Work request: Work out how many lines in the listing below include the word "primitives". Give nothing but the number.

Available data:

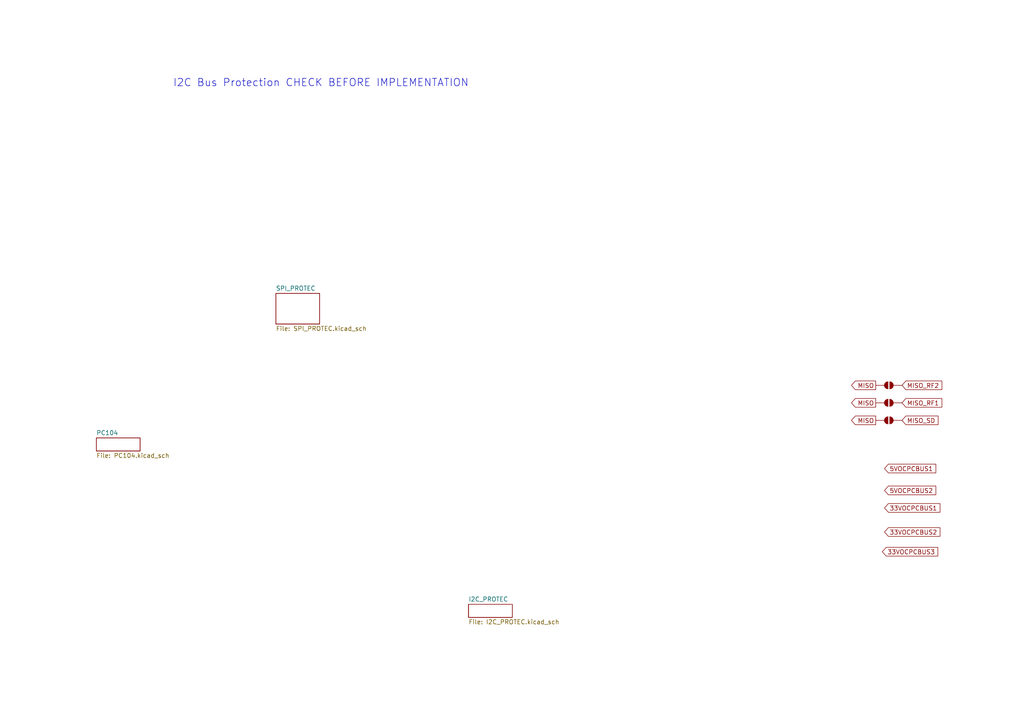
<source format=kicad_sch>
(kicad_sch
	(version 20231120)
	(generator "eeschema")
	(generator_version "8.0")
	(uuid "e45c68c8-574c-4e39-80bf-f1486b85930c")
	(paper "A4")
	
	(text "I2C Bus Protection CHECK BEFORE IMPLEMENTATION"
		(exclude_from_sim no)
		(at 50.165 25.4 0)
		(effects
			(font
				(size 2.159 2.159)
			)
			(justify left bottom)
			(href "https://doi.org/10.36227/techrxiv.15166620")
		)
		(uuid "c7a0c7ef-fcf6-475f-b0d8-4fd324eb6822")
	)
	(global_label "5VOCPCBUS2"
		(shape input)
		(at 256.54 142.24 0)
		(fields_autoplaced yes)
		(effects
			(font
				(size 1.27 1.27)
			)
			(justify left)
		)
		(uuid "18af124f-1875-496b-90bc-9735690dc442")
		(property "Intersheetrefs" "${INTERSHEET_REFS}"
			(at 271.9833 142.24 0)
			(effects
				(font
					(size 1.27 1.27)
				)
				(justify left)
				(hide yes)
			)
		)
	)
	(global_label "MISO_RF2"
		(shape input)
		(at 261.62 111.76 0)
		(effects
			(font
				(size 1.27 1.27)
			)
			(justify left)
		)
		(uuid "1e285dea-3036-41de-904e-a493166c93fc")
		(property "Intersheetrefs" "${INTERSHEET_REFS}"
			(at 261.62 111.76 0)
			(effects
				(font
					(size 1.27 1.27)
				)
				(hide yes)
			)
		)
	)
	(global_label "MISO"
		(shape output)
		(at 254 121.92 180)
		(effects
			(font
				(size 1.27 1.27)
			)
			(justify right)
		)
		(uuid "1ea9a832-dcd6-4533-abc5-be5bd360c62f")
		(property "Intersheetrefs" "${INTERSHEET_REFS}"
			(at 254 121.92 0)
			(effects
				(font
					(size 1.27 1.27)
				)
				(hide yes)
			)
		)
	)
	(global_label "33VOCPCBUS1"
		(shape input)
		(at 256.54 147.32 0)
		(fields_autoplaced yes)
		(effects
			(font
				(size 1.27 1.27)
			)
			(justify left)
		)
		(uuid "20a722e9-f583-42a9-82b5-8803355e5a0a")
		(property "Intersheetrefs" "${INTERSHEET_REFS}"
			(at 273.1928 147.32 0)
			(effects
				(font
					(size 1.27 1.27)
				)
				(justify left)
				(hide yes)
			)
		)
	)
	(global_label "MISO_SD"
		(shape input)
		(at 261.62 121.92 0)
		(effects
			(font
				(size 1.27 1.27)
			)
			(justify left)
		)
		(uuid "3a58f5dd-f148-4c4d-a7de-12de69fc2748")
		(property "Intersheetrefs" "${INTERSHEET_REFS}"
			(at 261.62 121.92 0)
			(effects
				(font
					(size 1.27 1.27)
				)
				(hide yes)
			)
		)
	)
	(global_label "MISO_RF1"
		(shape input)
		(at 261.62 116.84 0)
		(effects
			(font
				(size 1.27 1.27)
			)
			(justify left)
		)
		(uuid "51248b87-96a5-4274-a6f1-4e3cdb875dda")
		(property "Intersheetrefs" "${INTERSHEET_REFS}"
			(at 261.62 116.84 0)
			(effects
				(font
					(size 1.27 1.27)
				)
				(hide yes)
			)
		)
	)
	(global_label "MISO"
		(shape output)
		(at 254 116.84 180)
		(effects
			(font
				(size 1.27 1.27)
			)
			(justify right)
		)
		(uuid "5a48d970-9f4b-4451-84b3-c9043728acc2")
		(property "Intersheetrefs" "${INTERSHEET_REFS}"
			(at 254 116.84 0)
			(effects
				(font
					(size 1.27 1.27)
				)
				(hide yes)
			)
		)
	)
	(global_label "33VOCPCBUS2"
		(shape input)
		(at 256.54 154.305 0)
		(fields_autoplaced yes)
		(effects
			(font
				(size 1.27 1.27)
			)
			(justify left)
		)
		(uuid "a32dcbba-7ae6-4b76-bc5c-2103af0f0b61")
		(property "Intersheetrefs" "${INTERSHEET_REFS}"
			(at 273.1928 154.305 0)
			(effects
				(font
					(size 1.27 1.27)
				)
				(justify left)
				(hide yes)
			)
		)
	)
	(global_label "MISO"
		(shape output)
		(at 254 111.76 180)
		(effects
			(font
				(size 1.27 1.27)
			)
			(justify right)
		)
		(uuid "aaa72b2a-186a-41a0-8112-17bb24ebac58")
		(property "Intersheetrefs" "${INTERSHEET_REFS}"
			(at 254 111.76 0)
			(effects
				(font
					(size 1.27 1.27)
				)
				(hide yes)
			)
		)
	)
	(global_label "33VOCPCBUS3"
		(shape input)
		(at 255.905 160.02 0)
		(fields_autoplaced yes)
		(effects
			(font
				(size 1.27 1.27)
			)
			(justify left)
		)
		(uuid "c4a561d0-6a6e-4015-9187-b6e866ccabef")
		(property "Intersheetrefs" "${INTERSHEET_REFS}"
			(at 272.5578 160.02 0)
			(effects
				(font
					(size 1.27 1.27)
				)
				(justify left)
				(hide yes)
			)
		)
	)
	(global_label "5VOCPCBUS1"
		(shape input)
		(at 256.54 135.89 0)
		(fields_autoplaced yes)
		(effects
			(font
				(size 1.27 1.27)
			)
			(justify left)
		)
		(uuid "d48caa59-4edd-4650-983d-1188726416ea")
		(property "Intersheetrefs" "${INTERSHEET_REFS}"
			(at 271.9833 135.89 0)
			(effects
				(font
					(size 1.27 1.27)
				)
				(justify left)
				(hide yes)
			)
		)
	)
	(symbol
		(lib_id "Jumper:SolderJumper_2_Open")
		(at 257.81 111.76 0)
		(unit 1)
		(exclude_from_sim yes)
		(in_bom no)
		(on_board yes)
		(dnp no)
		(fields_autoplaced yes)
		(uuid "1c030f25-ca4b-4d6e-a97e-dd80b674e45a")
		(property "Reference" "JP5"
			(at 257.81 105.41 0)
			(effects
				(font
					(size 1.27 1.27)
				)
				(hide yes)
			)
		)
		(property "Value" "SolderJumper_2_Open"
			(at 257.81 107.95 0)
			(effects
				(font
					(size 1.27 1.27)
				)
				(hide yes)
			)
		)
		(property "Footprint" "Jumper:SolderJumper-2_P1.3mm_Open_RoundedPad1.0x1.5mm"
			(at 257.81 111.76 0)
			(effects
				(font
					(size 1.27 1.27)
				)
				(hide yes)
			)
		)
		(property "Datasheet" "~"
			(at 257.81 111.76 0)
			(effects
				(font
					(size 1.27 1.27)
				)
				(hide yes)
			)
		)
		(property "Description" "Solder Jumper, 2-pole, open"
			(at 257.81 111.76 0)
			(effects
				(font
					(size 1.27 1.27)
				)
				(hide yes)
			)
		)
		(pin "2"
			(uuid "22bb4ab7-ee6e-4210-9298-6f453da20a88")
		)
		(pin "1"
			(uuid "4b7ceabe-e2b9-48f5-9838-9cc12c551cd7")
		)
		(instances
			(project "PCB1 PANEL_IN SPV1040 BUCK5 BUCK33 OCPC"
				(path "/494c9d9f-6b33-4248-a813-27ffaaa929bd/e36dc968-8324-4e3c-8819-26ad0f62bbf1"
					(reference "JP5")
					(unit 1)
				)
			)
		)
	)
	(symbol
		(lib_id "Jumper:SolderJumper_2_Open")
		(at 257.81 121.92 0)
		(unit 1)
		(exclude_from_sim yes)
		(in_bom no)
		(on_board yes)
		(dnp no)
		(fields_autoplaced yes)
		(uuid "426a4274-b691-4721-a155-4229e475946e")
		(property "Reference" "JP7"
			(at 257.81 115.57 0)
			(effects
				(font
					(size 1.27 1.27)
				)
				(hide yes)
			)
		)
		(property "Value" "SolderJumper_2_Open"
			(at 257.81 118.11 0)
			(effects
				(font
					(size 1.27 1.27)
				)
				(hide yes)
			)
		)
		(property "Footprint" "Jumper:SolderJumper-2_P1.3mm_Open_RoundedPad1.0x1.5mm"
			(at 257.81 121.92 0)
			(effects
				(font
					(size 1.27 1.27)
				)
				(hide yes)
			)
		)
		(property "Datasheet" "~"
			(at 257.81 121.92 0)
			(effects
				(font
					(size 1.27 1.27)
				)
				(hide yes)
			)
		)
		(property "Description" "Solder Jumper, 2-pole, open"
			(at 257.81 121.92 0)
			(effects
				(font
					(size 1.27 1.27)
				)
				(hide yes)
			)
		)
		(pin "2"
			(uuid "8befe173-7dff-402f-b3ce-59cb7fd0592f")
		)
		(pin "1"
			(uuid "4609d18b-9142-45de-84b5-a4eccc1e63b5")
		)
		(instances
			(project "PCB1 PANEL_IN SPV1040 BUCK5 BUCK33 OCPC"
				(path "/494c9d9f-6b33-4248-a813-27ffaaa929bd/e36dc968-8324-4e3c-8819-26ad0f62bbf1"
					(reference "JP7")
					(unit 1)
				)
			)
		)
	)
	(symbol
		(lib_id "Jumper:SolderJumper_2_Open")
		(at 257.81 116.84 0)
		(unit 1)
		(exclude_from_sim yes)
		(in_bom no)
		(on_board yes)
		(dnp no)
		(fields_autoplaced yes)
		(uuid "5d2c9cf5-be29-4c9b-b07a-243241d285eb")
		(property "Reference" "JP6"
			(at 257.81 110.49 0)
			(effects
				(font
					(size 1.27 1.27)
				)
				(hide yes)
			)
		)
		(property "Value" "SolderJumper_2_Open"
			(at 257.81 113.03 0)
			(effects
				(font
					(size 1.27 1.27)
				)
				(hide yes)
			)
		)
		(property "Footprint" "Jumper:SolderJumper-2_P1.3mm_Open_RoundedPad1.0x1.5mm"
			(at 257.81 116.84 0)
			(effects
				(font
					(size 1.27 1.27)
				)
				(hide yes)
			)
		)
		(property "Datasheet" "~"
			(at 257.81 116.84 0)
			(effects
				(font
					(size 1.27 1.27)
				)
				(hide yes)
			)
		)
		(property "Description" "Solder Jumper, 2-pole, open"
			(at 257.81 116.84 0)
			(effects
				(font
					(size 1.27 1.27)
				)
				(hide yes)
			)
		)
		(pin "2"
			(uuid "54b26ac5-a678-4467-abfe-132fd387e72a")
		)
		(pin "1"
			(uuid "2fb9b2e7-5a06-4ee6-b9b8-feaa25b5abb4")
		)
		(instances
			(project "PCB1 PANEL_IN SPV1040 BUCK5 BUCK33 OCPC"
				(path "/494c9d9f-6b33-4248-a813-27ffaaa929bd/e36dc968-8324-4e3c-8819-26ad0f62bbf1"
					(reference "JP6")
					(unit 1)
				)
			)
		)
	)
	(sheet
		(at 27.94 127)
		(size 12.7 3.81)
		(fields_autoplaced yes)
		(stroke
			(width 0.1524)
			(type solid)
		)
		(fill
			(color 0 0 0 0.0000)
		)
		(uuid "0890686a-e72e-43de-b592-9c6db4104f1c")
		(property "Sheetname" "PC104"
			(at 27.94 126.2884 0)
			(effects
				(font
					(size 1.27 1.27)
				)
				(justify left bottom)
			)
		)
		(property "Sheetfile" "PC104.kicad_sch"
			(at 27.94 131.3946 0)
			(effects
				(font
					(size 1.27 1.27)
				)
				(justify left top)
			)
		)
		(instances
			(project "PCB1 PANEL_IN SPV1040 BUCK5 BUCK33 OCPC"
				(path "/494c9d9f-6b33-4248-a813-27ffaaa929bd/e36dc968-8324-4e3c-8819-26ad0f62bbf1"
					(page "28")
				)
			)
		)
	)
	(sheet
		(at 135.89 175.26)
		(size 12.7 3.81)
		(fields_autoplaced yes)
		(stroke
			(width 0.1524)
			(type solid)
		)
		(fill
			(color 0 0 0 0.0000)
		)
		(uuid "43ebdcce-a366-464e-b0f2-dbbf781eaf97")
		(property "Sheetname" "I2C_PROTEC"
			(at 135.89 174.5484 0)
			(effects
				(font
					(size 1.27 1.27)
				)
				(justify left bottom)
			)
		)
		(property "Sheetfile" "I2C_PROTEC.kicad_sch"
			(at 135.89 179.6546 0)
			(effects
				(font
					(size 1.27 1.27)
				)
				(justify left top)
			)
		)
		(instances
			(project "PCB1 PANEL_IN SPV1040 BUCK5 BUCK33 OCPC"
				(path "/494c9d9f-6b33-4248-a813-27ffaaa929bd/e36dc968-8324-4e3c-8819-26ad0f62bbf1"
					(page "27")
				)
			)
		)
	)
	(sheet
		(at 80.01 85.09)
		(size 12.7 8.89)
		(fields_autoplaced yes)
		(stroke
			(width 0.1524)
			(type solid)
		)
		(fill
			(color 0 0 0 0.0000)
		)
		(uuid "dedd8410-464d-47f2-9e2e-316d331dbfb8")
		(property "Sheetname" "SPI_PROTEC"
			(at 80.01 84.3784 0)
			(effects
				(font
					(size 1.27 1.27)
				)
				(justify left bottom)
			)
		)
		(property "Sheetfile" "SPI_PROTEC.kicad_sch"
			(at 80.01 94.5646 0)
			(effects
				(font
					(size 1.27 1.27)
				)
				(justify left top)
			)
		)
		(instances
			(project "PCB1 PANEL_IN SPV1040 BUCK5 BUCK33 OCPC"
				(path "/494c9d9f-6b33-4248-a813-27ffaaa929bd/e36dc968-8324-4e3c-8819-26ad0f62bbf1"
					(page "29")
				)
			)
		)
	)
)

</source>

==

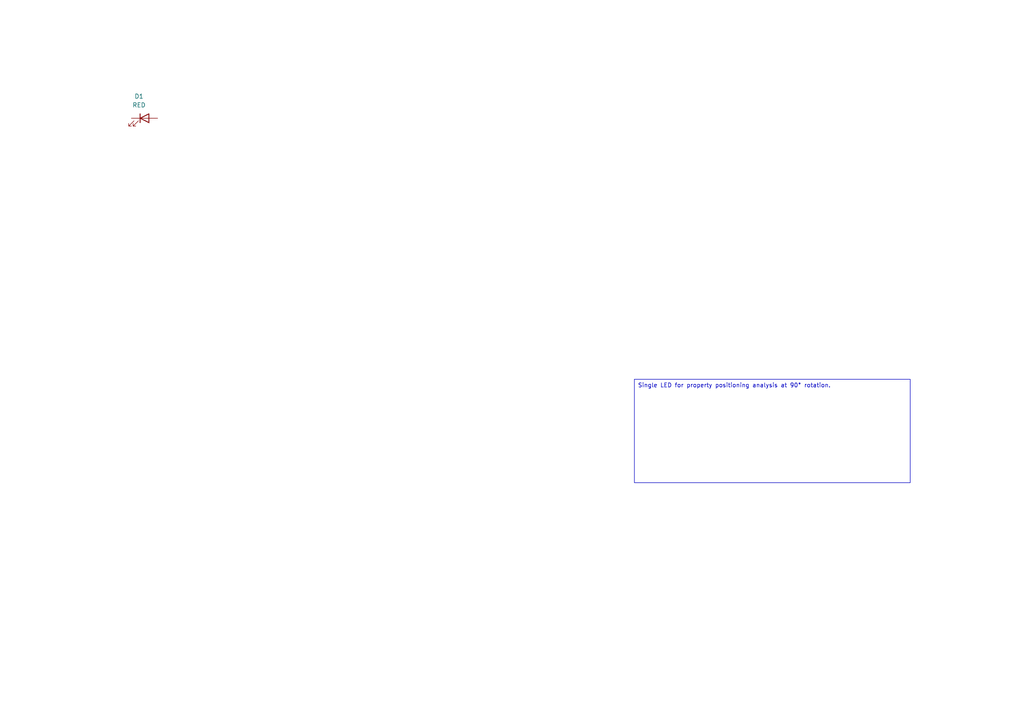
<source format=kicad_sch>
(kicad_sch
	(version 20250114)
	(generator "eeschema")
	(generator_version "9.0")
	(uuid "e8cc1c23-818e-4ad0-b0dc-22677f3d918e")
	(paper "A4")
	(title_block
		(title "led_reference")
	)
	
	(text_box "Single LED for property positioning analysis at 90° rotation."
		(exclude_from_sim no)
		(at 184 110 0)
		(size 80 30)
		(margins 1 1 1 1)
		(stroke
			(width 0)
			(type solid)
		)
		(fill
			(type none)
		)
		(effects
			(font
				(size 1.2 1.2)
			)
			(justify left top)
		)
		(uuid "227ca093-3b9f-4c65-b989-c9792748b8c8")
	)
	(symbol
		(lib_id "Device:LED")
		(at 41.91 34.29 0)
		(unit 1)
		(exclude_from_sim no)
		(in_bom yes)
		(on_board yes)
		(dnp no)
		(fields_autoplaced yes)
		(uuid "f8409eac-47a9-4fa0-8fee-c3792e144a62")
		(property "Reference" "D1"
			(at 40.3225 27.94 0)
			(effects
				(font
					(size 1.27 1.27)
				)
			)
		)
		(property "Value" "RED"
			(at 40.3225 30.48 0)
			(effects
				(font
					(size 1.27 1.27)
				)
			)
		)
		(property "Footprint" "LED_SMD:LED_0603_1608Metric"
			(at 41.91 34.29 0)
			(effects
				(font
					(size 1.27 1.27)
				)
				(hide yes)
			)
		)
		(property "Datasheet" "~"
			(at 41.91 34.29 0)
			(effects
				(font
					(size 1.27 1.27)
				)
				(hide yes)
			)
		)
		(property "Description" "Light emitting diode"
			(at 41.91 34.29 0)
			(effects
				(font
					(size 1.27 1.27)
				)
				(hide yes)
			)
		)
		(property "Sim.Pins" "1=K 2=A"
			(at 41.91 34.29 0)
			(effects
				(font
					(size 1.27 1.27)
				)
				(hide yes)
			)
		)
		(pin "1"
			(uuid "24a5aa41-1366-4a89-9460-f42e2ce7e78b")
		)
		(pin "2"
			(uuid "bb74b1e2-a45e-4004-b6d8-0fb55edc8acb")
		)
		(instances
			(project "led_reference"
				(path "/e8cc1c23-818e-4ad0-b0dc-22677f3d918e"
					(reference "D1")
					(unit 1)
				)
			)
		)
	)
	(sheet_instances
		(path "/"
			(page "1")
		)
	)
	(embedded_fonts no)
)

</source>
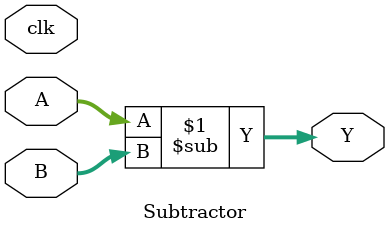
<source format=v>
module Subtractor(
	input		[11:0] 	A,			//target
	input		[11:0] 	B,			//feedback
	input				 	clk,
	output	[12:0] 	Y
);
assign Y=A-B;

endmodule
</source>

* * *

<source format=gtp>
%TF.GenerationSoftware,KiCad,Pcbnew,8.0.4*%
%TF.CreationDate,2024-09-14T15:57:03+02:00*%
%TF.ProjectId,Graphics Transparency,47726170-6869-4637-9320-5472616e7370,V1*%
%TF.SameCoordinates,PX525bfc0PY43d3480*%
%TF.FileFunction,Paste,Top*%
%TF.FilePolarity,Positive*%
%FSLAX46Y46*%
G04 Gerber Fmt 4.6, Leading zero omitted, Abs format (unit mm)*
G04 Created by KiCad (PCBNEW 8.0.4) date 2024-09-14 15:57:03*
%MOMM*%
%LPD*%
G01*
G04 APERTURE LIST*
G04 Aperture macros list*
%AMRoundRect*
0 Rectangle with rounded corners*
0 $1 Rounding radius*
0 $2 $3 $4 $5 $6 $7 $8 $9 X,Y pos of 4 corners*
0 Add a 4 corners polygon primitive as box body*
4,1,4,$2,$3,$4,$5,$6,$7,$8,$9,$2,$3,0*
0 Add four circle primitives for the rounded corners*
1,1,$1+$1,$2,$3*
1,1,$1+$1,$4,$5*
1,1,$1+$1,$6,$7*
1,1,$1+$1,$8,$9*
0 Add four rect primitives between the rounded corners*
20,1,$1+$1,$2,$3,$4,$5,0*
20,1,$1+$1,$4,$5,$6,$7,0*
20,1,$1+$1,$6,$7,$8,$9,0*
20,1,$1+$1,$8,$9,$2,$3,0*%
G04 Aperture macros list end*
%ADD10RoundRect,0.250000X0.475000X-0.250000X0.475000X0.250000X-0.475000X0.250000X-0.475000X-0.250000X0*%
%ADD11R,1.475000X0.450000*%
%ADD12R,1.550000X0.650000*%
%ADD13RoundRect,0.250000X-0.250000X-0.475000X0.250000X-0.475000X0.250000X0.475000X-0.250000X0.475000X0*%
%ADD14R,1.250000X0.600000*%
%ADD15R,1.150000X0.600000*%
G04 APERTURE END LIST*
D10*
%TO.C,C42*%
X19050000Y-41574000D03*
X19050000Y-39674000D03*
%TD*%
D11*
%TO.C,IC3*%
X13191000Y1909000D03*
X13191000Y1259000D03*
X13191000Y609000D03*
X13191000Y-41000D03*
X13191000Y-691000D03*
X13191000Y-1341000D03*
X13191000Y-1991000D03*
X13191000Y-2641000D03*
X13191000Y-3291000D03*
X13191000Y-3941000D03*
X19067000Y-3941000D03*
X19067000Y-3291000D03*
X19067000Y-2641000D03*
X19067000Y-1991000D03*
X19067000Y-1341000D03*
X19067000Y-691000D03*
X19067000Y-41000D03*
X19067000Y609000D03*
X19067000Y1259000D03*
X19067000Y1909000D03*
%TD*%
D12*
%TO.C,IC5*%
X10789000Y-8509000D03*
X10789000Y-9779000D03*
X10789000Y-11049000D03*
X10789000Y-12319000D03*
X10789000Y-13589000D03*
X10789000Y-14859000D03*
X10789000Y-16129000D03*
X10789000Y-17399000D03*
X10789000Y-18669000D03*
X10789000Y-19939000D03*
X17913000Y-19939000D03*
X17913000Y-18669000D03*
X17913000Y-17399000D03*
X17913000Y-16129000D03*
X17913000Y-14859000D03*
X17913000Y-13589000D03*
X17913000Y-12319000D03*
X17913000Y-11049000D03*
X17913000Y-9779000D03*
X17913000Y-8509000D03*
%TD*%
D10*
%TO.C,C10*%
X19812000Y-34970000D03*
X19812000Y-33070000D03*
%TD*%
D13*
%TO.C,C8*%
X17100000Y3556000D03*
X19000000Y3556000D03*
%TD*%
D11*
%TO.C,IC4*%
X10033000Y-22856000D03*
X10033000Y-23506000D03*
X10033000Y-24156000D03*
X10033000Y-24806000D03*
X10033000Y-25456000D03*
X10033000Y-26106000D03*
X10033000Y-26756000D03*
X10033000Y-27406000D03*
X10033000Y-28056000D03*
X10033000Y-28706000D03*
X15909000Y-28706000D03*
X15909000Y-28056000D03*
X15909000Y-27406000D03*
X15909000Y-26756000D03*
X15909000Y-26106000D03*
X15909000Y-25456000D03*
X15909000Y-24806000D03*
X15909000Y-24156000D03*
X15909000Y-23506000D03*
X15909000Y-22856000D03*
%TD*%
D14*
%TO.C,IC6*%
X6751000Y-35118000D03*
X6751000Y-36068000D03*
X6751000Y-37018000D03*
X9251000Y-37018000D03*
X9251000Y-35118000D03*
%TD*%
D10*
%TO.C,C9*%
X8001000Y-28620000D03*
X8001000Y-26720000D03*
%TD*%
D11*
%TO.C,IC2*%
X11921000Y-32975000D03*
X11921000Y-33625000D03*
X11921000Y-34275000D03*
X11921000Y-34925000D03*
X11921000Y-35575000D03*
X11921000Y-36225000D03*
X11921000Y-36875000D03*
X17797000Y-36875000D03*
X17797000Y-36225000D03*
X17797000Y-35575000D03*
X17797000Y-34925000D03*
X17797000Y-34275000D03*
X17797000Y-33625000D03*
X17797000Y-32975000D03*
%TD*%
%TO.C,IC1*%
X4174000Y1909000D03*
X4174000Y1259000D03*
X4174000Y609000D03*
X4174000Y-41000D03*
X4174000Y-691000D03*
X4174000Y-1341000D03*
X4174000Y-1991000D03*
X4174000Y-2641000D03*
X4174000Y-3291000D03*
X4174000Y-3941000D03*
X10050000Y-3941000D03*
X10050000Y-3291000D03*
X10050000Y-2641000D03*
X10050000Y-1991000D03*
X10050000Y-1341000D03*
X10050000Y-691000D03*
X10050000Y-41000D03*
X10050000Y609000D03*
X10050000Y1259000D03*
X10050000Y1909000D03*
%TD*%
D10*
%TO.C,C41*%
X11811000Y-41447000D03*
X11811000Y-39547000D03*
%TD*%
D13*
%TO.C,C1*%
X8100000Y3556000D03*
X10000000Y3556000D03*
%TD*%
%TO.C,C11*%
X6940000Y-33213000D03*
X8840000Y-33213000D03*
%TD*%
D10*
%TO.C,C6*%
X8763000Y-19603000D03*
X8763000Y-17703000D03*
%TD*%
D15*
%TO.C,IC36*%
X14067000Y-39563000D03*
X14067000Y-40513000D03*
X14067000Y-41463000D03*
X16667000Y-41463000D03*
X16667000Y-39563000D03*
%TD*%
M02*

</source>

Exercise answer: 2